Trecho da página:
______

A construção da performance | Revista Fleury Ed. 30

Três artistas de diferentes universos falam sobre o processo criativo por trás de um grande espetáculo

Três artistas de diferentes universos falam sobre o processo criativo por trás de um grande espetáculo
por Laís Barros Martins e Maíra Termero

Clarice Niskier está no teatro com a peça “A Alma Imoral” desde 2006. O monólogo é baseado no livro homônimo de Nilton Bonder e tem supervisão de direção de Amir Haddad

Uma atriz, um diretor de um grupo de teatro de bonecos e um coreógrafo de uma companhia de dança têm, em comum, um intenso trabalho intelectual e emocional para construir performances que encantem e envolvam o público. Os artistas Clarice Niskier (do monólogo “Alma Imoral”), Beto Andreetta (Pia Fraus) e Henrique Rodovalho (Quasar Companhia de Dança) desvelam suas formas diferentes de fazer arte, suas maneiras únicas de criar um espetáculo e a intensidade de cada um de seus passos rumo a um único destino: emocionar.

______

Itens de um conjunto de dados
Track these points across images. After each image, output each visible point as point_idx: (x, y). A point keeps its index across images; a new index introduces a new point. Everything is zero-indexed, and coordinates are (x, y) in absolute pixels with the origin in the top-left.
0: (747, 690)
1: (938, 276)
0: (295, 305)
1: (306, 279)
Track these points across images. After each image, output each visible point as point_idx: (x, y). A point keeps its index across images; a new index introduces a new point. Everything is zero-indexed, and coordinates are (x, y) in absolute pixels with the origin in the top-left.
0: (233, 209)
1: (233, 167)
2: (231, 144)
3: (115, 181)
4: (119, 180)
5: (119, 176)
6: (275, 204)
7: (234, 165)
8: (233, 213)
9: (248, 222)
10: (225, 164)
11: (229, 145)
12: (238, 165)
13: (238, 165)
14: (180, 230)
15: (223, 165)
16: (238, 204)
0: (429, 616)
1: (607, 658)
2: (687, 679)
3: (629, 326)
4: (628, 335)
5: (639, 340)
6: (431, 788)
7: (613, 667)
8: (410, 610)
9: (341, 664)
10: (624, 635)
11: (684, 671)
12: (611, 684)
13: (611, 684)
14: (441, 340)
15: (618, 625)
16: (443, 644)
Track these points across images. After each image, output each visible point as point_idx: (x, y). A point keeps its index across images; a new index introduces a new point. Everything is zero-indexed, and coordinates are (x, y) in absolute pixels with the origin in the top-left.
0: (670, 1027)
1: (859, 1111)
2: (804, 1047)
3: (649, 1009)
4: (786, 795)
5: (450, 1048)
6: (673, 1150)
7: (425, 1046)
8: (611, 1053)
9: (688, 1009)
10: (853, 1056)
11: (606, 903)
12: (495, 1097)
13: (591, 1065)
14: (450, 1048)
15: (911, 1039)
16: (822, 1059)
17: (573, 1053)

______

Problemas e tarefas:
(1) Traduza para o inglês a seguinte frase do texto sobre a construção da performance: "Clarice Niskier está no teatro com a peça “A Alma Imoral” desde 2006."
(2) Enumere todas as pessoas mencionadas pelo nome no texto sobre a construção da performance.
(3) Escreva uma continuação para o texto sobre a construção da performance, começando logo após a última frase apresentada.

Respostas dos exercícios:
(1) Clarice Niskier has been in the theater with the play “A Alma Imoral” since 2006.

(2) Laís Barros Martins, Maíra Termero, Clarice Niskier, Nilton Bonder, Amir Haddad, Beto Andreetta, Henrique Rodovalho

(3)
“O teatro é sempre um trabalho coletivo, mesmo quando você faz um monólogo. Não é um trabalho solitário. O que é solitário é a nossa condição humana. Eu tenho que estar sempre criando elos. Se a gente não entrar em comunhão, fica muito duro. Sinceramente, eu não compreendo este mundo. Não consigo entender como se chega a tanta destruição. Eu sinto em mim que tenho impulsos do mal, que também tenho impulsos agressivos, destrutivos, o que Freud fala da pulsão de morte. Está dentro de todos nós. Mas o grau a que se chega, pelo amor de Deus. Pelo amor de Deus.”

“O espetáculo nasce de uma ideia. Existe uma busca em mim, uma falta em mim. Desde que me entendo por gente, estou sempre buscando alguma coisa para poder me comunicar, para poder me expressar. Eu nunca estou satisfeita. Quero sempre dizer alguma coisa. E, depois que eu digo, sinto que tenho outra coisa pra dizer. E não fico quieta enquanto não consigo comunicar aquilo que vai dentro de mim e que, na realidade, não sei exatamente o que é. É uma inquietação. Uma necessidade de comunicar alguma coisa a alguém. Sempre.”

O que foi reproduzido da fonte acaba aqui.